По просьбе Св. Синода Патриарх Герман V запросил Халкинскую богословскую школу дать отзыв о православности учения имяславцев. В ответ был составлен отзыв, датированный 13 марта 1913 года, в котором в частности говорилось: «свойства и энергии Его невозможно, ни отделить, ни смешать с сущностью Его. Исходя из этого положения и опираясь на известное определение Церкви, что Божество принадлежит природе, – следовательно, и свойствам и энергиям Бога, они (имяславцы – Д.Г.) выводят заключение, что и имя Иисус, как и всякое вообще откровенное божественное имя, не только указывает на свойство и энергию Бога, но есть и Сам Бог. […] Само это мнение, что они суть энергии Бога, – есть новоявленное и суесловное, а их оправдание, что всякое слово Бога, как энергия Его, не только дает жизнь и дух, но есть сам дух, сама жизнь, Сам Бог, – это оправдание, применяемое вообще, ведет к заключениям (каковы: «имя Иисуса есть Бог […], всякое божественное слово в Евангелии есть Сам Бог»), которые, вопреки всем их отрицаниям, пахнут пантеизмом»[124].

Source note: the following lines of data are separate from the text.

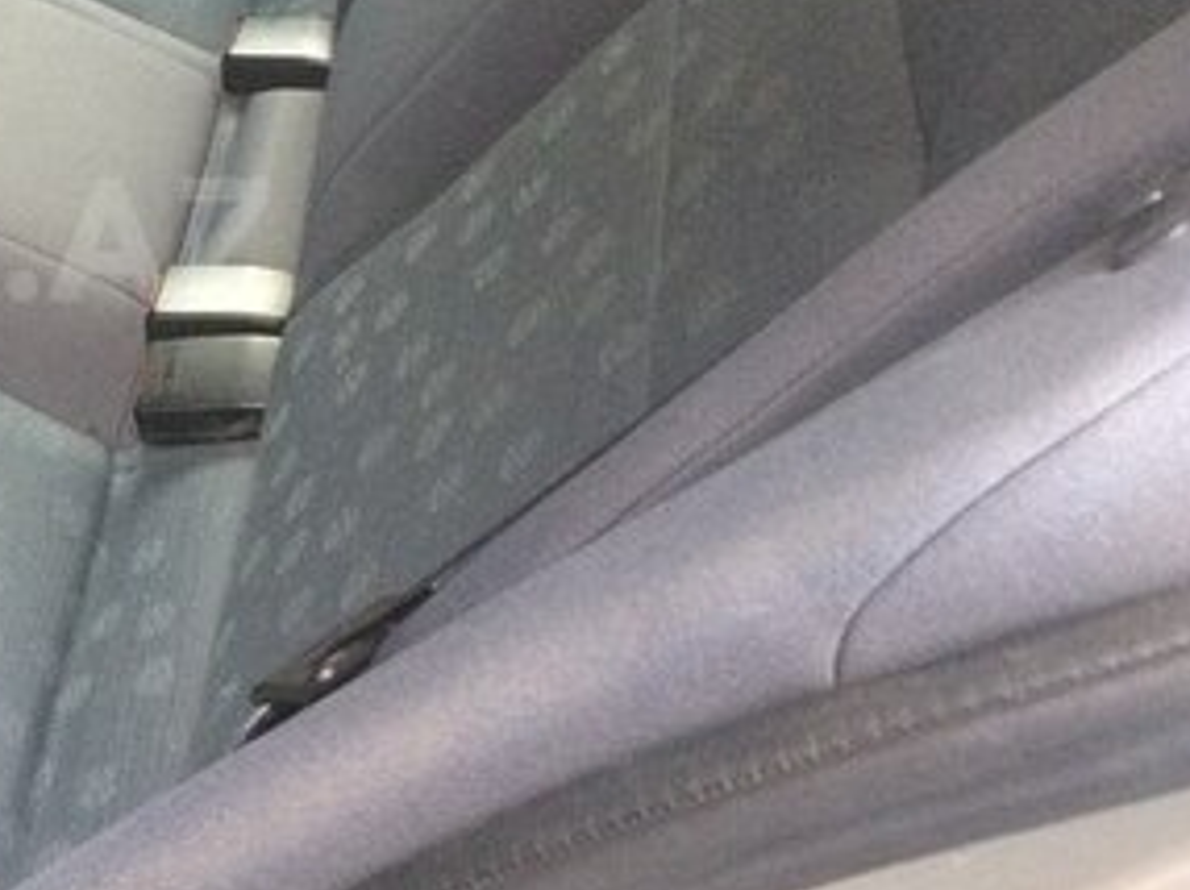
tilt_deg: -40.0
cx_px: -154
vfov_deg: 21.7
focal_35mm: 67
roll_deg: -1.3
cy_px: 239
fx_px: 2301
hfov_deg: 26.5
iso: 200
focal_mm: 4.15
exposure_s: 1/33
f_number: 2.2
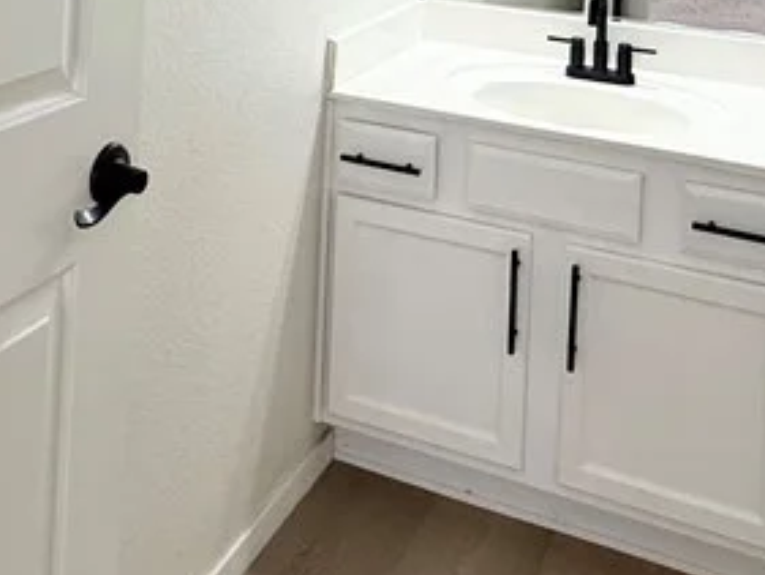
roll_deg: -2.2
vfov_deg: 24.2
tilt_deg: -0.4
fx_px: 1128
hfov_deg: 37.4
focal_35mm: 51
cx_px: 316
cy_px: -215
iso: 100
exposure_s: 1/120
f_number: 2.2
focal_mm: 2.22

В это время в России архиепископы Антоний (Храповицкий), Никон Вологодский[125] и профессор Петербургской Духовной Академии Сергей Викторович Троицкий [126] готовят разборы «имябожнического учения». Основные аргументы докладов против учения имяславцев можно свести к следующим:
· «Имя – условное слово, более или менее соответствующее тому предмету, о коем мы хотим мыслить; это есть необходимый для нашего ума условный знак, облекаемый нами в звуки. […] Имена Его суть только слова, указующие на то или иное свойство […], это только идея о Боге, только благоговейная мысль о Нем, наше субъективное представление, а не Сам Он по Своему существу»[127].

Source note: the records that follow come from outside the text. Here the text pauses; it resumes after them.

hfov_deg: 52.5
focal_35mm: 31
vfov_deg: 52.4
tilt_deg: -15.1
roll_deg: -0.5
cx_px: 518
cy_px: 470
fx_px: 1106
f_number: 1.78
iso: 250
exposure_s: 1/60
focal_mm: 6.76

· «Для нас имя Божие есть только слабая тень одного из свойств или состояний Божиих, отмеченная в нашем слове или мышлении; мы и тени воздаем должное почитание, как иконе, ибо и тень апостола Петра исцеляла болящих»[128].

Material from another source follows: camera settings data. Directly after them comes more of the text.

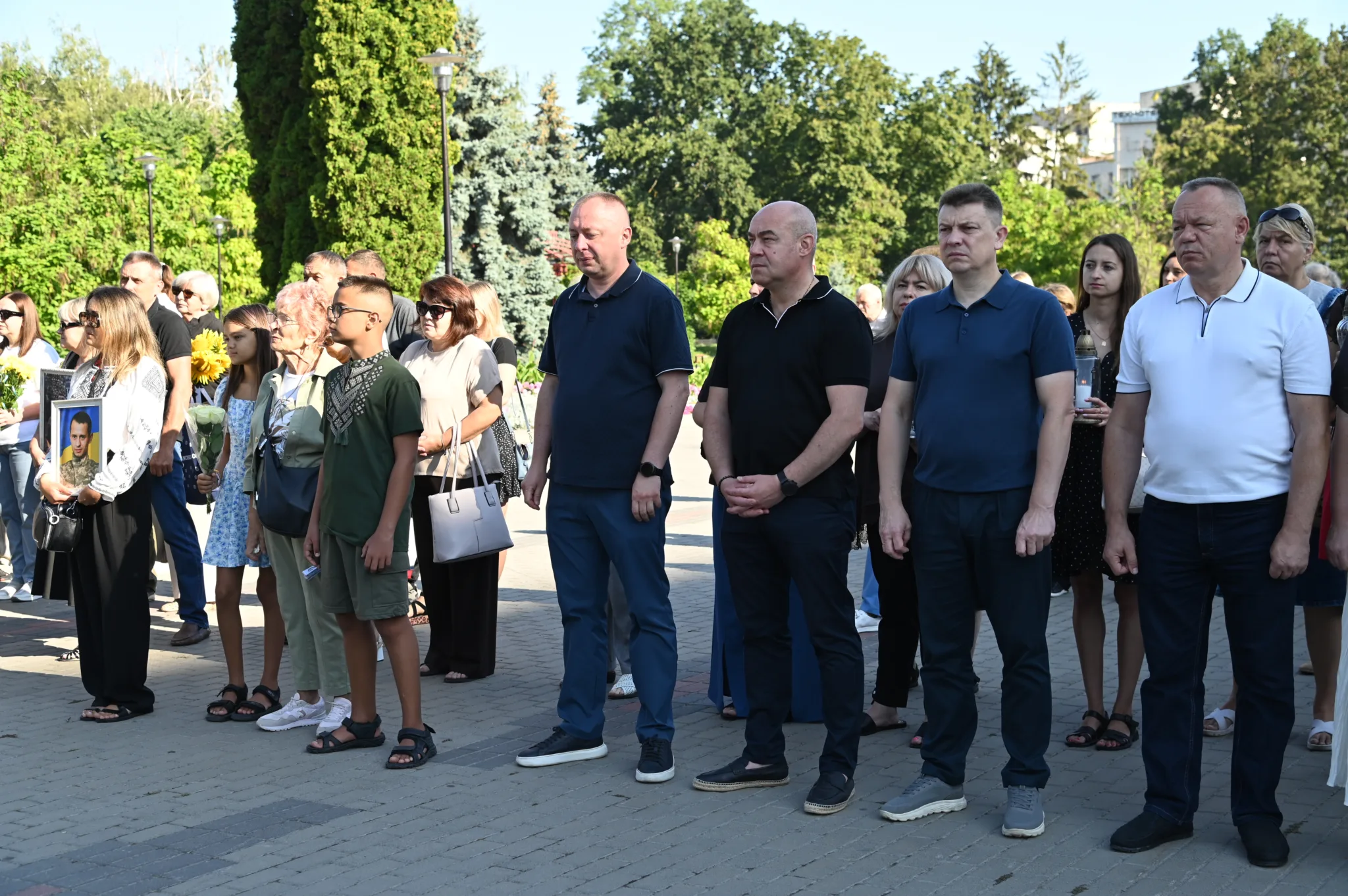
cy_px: 448
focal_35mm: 50
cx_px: 674
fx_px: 1871
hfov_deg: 39.6
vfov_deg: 27.0
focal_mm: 50
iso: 200
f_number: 5.6
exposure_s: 1/250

· «Если обратиться к греческому оригиналу […], то мы увидим, что собор [Константинопольский собор 1341 года – Д.Г.] вовсе не называет энергию Божию Богом, а говорит лишь о ее божественности и ни разу не применяет к ней слова QeoV – Бог, а всегда лишь слово JeothV – божество, божественность. И во время споров паламиты всегда говорили лишь о божественности энергии Божией, а не о том, что она есть самое существо Божие, что она есть Бог[129] […], говорить, что имя Божие, как энергия Божия, есть Сам Бог, (а не божественность), – это значит становиться всецело на сторону именно варлаамитов […], подвергать себя анафеме собора, изреченной против тех, кто не признавал «разность божеского существа и энергии»»[130].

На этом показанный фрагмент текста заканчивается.